IHK: Industrie in Ostwestfalen wuchs im Oktober um 6,9 Prozent
27. Dezember 2008 von Redaktion
Die ersten zehn Monate 2008 gegenüber dem Vorjahrjahresvergleichszeitraum um 6,9 Prozent im Plus
Minden/Bielefeld – Auch im Oktober hat sich die ostwestfälische Industrie als sehr stabil erwiesen. Nach Angaben der Industrie- und Handelskammer Ostwestfalen zu Bielefeld (IHK) lagen die Gesamtumsätze aller Betriebe mit mehr als 50 Beschäftigten innerhalb der ersten zehn Monate 2008 gegenüber dem Vorjahrjahresvergleichszeitraum um 6,9 Prozent im Plus. Das Verarbeitende Gewerbe setzte demnach von Januar bis Oktober 2008 in Ostwestfalen 32,3 Mrd. Euro um. Die Auslandsumsätze stiegen im gleichen Zeitraum um 7,3 Prozent auf 11,8 Mrd. Euro. Die ostwestfälische Industrie hat sich damit weiterhin besser als der Landesdurchschnitt entwickelt: In NRW legten die Gesamtumsätze um 5,3 Prozent, die Auslandsumsätze um 5,2 Prozent zu, so die IHK.
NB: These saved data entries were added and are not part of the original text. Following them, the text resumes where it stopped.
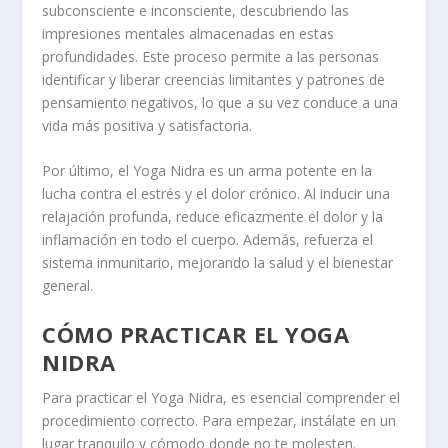
subconsciente e inconsciente, descubriendo las
impresiones mentales almacenadas en estas
profundidades. Este proceso permite a las personas
identificar y liberar creencias limitantes y patrones de
pensamiento negativos, lo que a su vez conduce a una
vida más positiva y satisfactoria.
Por último, el Yoga Nidra es un arma potente en la
lucha contra el estrés y el dolor crónico. Al inducir una
relajación profunda, reduce eficazmente el dolor y la
inflamación en todo el cuerpo. Además, refuerza el
sistema inmunitario, mejorando la salud y el bienestar
general.
CÓMO PRACTICAR EL YOGA
NIDRA
Para practicar el Yoga Nidra, es esencial comprender el
procedimiento correcto. Para empezar, instálate en un
lugar tranquilo y cómodo donde no te molesten.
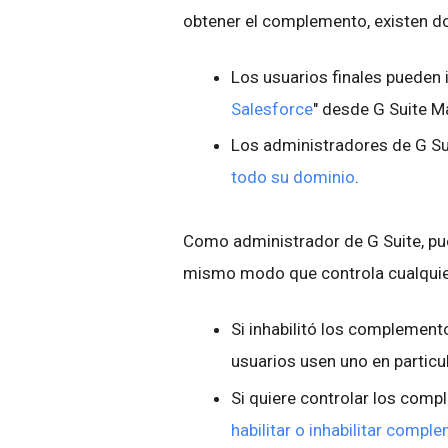
obtener el complemento, existen do
Los usuarios finales pueden in
Salesforce
" desde G Suite M
Los administradores de G S
todo su dominio
.
Como administrador de G Suite, pu
mismo modo que controla cualquie
Si inhabilitó los complement
usuarios usen uno en particu
Si quiere controlar los com
habilitar o inhabilitar comp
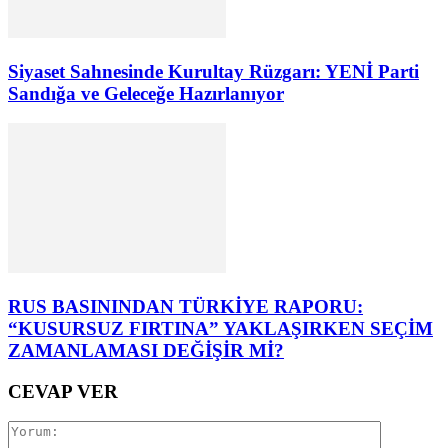
Siyaset Sahnesinde Kurultay Rüzgarı: YENİ Parti
Sandığa ve Geleceğe Hazırlanıyor
RUS BASININDAN TÜRKİYE RAPORU:
“KUSURSUZ FIRTINA” YAKLAŞIRKEN SEÇİM
ZAMANLAMASI DEĞİŞİR Mİ?
CEVAP VER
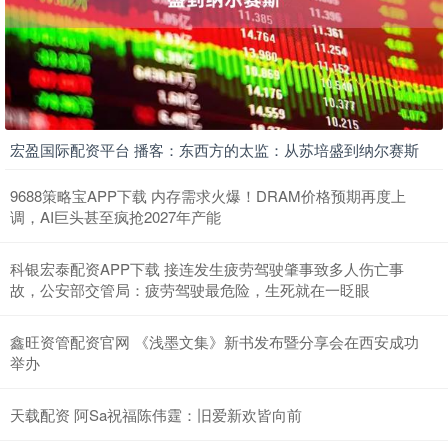
宏盈国际配资平台 播客：东西方的太监：从苏培盛到纳尔赛斯
9688策略宝APP下载 内存需求火爆！DRAM价格预期再度上
调，AI巨头甚至疯抢2027年产能
科银宏泰配资APP下载 接连发生疲劳驾驶肇事致多人伤亡事
故，公安部交管局：疲劳驾驶最危险，生死就在一眨眼
鑫旺资管配资官网 《浅墨文集》新书发布暨分享会在西安成功
举办
天载配资 阿Sa祝福陈伟霆：旧爱新欢皆向前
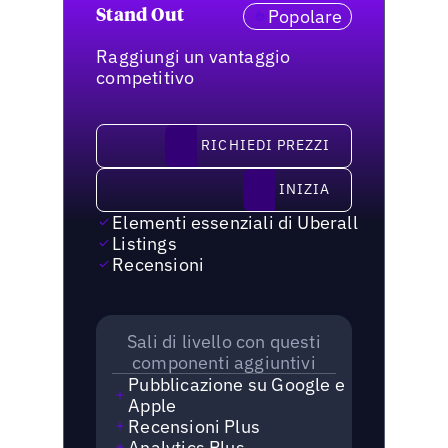
Popolare
Stand Out
Raggiungi un vantaggio
competitivo
richiedi prezzi
RICHIEDI PREZZI
Inizia
INIZIA
Elementi essenziali di Uberall
Listings
Recensioni
Sali di livello con questi
componenti aggiuntivi
Pubblicazione su Google e
Apple
Recensioni Plus
Analytics Plus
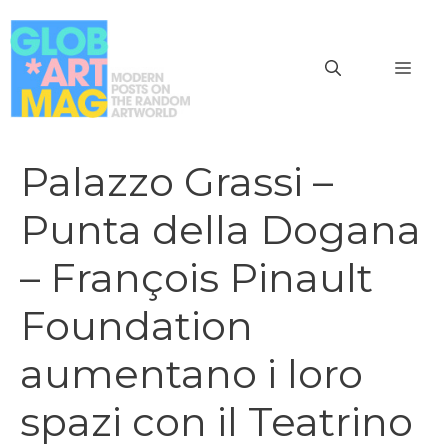
Vai
al
MEN
contenuto
Palazzo Grassi –
Punta della Dogana
– François Pinault
Foundation
aumentano i loro
spazi con il Teatrino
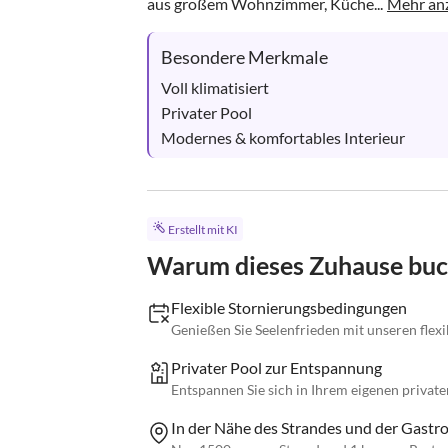
aus großem Wohnzimmer, Küche...
Mehr an
Besondere Merkmale
Voll klimatisiert

Privater Pool

Modernes & komfortables Interieur
Erstellt mit KI
Warum dieses Zuhause bu
Flexible Stornierungsbedingungen
Genießen Sie Seelenfrieden mit unseren flex
Privater Pool zur Entspannung
Entspannen Sie sich in Ihrem eigenen private
In der Nähe des Strandes und der Gastr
Eine Rallye beim Unterbieten von Wachstumsprognosen für 2009 halten wir für wenig hilfreich…
„Trotz der teilweise dramatischen Nachrichten der letzten Wochen ist durchaus eine zügige konjunkturelle Entspannung im Lauf des Jahres 2009 möglich. Stagniert die Gesamtwirtschaft im vierten Quartal dieses Jahres, ergäbe das für das Gesamtjahr 2008 immerhin noch ein Plus von 1,5 Prozent beim Bruttoinlandsprodukt”, erläutert IHK-Geschäftsführer Dr. Christoph von der Heiden. „Eine Rallye beim Unterbieten von Wachstumsprognosen für 2009 halten wir für wenig hilfreich, weil sie nur den Pessimismus fördert. Wir dürfen nicht vergessen, dass die deutsche Wirtschaft in den vorigen beiden Jahren gemessen am Bruttoinlandsprodukt um rund vier Prozent gewachsen ist”.
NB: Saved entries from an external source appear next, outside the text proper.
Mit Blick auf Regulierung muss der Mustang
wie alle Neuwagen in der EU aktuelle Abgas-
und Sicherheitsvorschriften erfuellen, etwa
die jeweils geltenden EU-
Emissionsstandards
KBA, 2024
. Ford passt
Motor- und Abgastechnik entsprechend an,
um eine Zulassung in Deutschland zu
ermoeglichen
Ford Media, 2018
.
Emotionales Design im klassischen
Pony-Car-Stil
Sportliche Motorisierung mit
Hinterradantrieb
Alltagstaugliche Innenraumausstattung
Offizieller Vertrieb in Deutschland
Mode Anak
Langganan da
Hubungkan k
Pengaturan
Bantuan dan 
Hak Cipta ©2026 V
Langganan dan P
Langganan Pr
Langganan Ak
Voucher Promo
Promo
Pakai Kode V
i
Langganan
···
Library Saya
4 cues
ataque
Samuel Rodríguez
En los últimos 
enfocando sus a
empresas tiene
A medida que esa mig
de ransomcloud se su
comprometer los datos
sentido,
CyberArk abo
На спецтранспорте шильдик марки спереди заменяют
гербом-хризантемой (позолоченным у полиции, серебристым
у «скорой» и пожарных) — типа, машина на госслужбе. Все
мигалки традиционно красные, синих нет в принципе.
Die Umsätze in den fünf größten Industriebranchen in Ostwestfalen nahmen bis Oktober 2008 allesamt zu. Das Ernährungsgewerbe setzte 15,6 Prozent mehr als im Vergleichszeitraum des Vorjahres um und der Umsatz stieg auf 5,8 Mrd. Euro, der Maschinenbau wuchs um 11,4 Prozent (7 Mrd. Euro), die Möbelindustrie und das Metallgewerbe um jeweils 8,8 Prozent (3,9 Mrd. Euro bzw. 4 Mrd. Euro) sowie die Elektroindustrie um 6,4 Prozent (3,1 Mrd. Euro).